Part of the plan, he said, were infrastructure build programme that would focus on schools, water, sanitation and housing, as well as ports, roads and railways.
Others include expanding power generation capacity to ensure reliable supplies, local production targets in sectors like agro-processing, healthcare and industrial equipment, and pushing through reforms to ease regulatory bottlenecks, including for miners.
Also included were extension of COVID-19 relief grant for three months, and 100 billion set aside for job creation initiatives for the next three years.
Addressing a joint sitting of parliament yesterday, the President said that his plan said could unlock more than one trillion rand ($60bn) in investment over the next four years and create more than 800,000 jobs as response the largest-ever gross domestic product (GDP) contraction recorded in the second quarter.

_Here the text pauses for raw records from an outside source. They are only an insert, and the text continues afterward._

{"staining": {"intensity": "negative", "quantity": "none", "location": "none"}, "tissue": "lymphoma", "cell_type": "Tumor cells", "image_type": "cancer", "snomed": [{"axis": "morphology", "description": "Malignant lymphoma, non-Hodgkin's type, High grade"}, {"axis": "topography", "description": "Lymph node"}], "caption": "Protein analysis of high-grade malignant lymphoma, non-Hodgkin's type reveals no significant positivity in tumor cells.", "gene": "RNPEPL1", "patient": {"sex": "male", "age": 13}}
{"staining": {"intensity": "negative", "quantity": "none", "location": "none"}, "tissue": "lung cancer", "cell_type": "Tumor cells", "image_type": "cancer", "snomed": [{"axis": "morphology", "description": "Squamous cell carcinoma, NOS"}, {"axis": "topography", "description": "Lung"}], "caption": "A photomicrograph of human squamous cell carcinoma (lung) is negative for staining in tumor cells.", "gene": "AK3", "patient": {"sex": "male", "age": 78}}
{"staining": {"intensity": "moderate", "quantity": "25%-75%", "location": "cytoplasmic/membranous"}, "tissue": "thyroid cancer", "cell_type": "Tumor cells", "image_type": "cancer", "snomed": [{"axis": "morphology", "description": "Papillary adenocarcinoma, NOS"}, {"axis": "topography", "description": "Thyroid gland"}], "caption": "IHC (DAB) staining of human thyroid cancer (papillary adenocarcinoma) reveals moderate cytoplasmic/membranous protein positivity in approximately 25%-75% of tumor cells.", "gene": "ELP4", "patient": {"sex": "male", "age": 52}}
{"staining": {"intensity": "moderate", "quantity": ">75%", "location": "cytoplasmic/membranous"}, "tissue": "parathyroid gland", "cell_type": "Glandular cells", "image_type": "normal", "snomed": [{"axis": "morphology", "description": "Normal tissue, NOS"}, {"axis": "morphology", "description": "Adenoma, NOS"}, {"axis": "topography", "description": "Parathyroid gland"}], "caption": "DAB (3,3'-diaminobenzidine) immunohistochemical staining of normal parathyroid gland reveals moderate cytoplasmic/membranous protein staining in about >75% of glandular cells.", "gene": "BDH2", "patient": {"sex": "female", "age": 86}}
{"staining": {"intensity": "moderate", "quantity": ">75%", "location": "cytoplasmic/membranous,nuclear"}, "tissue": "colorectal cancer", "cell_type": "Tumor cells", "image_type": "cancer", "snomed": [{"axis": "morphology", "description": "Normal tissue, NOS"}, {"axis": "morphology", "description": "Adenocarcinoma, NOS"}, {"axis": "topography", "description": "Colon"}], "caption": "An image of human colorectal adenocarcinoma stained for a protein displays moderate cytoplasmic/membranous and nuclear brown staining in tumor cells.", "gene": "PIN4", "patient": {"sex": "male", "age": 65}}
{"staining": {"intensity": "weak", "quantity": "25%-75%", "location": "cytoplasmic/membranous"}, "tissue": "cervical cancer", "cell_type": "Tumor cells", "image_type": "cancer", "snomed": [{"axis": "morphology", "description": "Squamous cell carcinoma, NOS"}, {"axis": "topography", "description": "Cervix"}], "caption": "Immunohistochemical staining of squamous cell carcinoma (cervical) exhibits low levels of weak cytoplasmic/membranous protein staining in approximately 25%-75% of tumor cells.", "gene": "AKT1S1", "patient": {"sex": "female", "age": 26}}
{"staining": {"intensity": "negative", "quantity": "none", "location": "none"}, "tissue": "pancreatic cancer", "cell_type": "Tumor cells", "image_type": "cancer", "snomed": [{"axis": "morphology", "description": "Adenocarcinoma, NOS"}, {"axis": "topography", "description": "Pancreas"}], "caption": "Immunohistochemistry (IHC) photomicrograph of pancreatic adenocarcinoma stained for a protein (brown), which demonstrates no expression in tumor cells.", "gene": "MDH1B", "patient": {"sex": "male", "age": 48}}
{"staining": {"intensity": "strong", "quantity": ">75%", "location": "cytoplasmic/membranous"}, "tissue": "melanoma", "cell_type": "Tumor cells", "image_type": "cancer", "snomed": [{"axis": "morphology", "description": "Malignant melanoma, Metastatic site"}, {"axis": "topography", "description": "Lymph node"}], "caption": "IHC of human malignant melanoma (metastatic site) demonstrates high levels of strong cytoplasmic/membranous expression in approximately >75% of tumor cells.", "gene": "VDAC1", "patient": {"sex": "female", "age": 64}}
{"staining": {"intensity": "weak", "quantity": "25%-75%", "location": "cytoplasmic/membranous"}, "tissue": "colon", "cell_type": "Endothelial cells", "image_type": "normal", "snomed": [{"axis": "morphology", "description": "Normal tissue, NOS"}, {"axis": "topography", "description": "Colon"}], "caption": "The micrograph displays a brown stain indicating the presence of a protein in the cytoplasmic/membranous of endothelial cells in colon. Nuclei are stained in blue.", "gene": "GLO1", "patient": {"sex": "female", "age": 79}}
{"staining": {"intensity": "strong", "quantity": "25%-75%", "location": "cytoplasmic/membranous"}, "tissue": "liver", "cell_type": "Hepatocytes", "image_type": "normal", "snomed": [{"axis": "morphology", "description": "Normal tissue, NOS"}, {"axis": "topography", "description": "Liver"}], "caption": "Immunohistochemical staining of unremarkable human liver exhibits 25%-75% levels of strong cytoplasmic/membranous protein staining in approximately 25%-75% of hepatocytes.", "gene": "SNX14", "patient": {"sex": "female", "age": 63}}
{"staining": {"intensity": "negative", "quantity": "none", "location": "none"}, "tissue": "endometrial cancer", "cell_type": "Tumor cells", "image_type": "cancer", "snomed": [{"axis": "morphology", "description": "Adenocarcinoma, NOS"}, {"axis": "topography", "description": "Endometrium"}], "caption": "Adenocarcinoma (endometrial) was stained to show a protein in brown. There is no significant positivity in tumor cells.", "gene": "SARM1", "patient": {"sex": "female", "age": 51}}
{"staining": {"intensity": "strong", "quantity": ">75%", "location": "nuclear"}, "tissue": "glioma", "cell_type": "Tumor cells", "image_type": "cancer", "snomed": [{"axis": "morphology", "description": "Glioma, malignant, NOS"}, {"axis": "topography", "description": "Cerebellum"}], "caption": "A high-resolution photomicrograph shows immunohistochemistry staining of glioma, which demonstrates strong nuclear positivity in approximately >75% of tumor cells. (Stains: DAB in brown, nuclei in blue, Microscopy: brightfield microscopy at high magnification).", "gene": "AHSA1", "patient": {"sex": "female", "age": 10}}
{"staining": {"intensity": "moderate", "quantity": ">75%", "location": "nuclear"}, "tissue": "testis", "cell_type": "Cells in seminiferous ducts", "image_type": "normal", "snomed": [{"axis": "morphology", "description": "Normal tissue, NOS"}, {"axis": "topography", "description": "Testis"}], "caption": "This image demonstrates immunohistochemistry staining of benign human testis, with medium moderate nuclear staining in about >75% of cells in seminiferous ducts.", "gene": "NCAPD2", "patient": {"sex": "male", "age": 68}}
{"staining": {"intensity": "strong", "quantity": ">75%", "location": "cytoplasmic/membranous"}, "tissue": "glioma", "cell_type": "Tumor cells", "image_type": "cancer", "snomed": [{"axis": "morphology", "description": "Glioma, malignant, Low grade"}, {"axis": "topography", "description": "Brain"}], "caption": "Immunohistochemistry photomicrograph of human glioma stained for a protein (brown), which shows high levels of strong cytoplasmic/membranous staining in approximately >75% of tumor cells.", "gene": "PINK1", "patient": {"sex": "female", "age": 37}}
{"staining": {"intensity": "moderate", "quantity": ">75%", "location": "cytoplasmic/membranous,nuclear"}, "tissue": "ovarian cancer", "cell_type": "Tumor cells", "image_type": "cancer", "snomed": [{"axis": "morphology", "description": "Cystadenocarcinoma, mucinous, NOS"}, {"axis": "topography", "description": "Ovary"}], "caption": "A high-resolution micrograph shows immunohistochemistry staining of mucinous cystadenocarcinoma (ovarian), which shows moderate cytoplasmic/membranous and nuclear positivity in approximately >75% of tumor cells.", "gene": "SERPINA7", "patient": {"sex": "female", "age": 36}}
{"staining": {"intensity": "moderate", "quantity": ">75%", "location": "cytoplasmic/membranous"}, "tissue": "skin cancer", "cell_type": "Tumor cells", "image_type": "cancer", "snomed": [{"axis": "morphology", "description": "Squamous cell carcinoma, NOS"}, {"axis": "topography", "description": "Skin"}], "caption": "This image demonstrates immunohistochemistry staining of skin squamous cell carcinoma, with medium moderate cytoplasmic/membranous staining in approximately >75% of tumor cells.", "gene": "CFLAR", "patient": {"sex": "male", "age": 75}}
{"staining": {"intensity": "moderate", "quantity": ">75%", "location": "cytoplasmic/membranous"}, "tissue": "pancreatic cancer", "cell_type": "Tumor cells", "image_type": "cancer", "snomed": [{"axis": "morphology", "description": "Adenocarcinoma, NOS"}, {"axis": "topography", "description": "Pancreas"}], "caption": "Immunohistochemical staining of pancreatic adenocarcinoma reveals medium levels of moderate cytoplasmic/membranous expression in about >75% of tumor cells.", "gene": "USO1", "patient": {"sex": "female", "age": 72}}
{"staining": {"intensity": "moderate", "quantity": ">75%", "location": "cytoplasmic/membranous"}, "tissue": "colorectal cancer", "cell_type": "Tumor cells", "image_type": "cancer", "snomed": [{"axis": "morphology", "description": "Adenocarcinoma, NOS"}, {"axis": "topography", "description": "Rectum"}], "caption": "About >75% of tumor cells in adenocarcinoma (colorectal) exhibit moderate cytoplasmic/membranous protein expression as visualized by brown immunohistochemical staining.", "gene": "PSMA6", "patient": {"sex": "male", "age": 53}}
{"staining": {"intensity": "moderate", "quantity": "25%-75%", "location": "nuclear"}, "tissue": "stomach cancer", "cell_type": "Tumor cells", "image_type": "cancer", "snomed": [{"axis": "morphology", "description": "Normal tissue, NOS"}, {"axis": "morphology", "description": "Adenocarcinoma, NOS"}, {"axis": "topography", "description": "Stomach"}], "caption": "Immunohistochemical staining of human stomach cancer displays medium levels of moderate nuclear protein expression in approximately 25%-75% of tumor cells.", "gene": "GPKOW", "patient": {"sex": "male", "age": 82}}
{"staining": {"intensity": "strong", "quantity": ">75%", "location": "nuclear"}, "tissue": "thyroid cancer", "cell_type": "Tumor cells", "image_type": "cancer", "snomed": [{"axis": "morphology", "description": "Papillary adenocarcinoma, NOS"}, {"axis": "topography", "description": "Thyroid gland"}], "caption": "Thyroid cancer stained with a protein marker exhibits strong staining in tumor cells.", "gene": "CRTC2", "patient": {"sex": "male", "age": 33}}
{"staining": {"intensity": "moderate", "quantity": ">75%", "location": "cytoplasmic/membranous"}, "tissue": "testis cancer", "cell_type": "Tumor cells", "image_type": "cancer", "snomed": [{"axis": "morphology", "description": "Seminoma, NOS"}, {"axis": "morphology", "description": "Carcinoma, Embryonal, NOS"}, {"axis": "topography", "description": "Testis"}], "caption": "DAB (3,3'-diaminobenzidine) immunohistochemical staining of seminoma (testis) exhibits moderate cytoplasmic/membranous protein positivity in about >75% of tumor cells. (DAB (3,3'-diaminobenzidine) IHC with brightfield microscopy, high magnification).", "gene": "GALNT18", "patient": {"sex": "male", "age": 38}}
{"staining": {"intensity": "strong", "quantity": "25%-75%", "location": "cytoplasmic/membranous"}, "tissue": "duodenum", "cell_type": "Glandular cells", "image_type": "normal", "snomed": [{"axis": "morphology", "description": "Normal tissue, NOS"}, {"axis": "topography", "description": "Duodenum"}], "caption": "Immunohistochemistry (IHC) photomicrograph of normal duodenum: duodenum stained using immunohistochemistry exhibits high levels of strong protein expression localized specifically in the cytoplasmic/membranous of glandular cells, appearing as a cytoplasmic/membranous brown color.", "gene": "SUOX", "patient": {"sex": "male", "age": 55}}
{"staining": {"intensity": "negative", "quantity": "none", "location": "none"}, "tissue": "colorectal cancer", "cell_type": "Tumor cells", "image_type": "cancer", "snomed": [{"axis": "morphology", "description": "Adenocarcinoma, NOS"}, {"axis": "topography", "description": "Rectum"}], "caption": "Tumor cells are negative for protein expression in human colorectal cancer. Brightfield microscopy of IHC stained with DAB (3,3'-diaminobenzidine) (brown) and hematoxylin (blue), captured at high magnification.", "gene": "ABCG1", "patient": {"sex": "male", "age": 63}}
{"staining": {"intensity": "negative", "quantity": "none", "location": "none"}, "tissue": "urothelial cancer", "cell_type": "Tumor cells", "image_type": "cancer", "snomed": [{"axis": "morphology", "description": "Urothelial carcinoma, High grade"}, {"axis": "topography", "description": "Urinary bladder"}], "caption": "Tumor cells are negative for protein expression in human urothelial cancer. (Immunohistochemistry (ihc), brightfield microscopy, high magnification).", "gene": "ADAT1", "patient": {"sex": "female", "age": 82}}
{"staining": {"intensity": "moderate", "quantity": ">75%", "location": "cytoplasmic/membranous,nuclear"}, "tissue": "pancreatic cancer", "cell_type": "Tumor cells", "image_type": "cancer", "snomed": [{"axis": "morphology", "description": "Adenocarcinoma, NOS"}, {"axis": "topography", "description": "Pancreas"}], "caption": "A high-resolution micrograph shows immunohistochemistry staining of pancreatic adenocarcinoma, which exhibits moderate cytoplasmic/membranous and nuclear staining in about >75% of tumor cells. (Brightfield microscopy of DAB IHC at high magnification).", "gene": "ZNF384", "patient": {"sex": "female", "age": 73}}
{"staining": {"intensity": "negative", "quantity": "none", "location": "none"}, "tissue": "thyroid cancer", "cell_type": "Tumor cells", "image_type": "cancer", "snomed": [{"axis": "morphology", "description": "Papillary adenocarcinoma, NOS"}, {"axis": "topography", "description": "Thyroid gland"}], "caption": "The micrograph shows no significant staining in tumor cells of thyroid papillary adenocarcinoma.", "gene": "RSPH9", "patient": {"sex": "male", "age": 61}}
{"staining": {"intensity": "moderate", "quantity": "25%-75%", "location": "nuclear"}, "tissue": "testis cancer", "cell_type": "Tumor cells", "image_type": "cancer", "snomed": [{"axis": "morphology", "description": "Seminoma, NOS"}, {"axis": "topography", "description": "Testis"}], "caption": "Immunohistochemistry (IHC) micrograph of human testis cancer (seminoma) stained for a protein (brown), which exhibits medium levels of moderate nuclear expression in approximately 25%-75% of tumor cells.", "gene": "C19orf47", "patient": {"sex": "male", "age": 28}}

He noted that the country would embark on major public works and job-creation drive in response to the coronavirus crisis and return the continent’s most industrialised economy to growth.
He said modelling by the National Treasury showed it could raise annual economic growth to an average of around 3 percent over the next decade.
“Despite these vital interventions, however, the damage caused by the pandemic to an already weak economy, to employment, to livelihoods, to public finances and to state-owned companies has been colossal,” Ramaphosa said.
South Africa was in recession before it recorded its first coronavirus infection in March, with one of the world’s strictest lockdowns and a global drop in demand for its exports causing GDP to fall by more than 17 percent in annual terms in the April-June quarter, when more than two million jobs were lost.
Ramaphosa’s government has been in talks with business and labour leaders for months trying to plot a path to recovery.